[Text block]
• • •
Marriages and Political Turmoil
In 1917, Tagger married poet and Pushkin scholar Georgy Maslov. Following the Russian Revolution, she worked for the Volunteer Army in the Volga region and later for the Soviet government in Samara. After her husband's death in 1920, she returned to Petrograd.
Arrests and Exiles
In 1922, Tagger was falsely accused of espionage and exiled to Arkhangelsk for two years. She returned to Leningrad in 1927 and published prose and translations. After joining the Pereval group in 1929 and being admitted to the Union of Writers in 1934, she was arrested again in 1938. Sentenced to 10 years of corrective labor, she served her term in the Kolyma and Magadan regions.
Rehabilitation and Literary Recognition
Tagger was released in 1948 and lived in Magadan and Biysk. In 1951, she was arrested once more and exiled to Kazakhstan. Following her release in 1954, she returned to Leningrad in 1956. She was rehabilitated, restored to the Union of Writers, and had her book "Winter Shore" reissued in 1957. Her "Story of Afanasy Nikitin" was published posthumously in 1966.
• • •
[Check your understanding]
1/ In the biography of Tagger, in what year was she admitted to the Union of Writers?
2/ What are all the section headings in the biography of Tagger?
3/ Proceed with the biography of Tagger, picking up after its final sentence.
The records are separate material and are not part of the biography of Tagger.

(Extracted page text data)
• • •
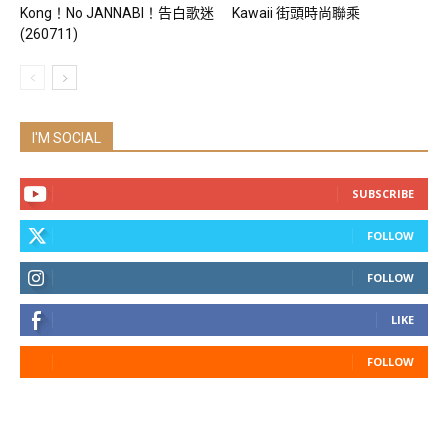
Kong！No JANNABI！告白歌迷
Kawaii 街頭時尚聯乘
(260711)
I'M SOCIAL
SUBSCRIBE
FOLLOW
FOLLOW
LIKE
FOLLOW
• • •
[Results]
1/ 1934

2/
Marriages and Political Turmoil
Arrests and Exiles
Rehabilitation and Literary Recognition

3/
Posthumous Recognition
Tagger's poetry, including verses dedicated to Akhmatova and Mandelstam, circulated in samizdat. Her memoirs of Mandelstam were published in the first volume of his collected works in Washington, D.C., in 1964 and continued to be reprinted in the United States. Tagger's poems were also published in the international literary almanacs "Airways" (1965) and "Viennese Almanac of Slavists" (1982, 1984). They appeared in the Leningrad "Day of Poetry" in 1984. Tageger worked on the unfinished novel "Svetlana" until her death.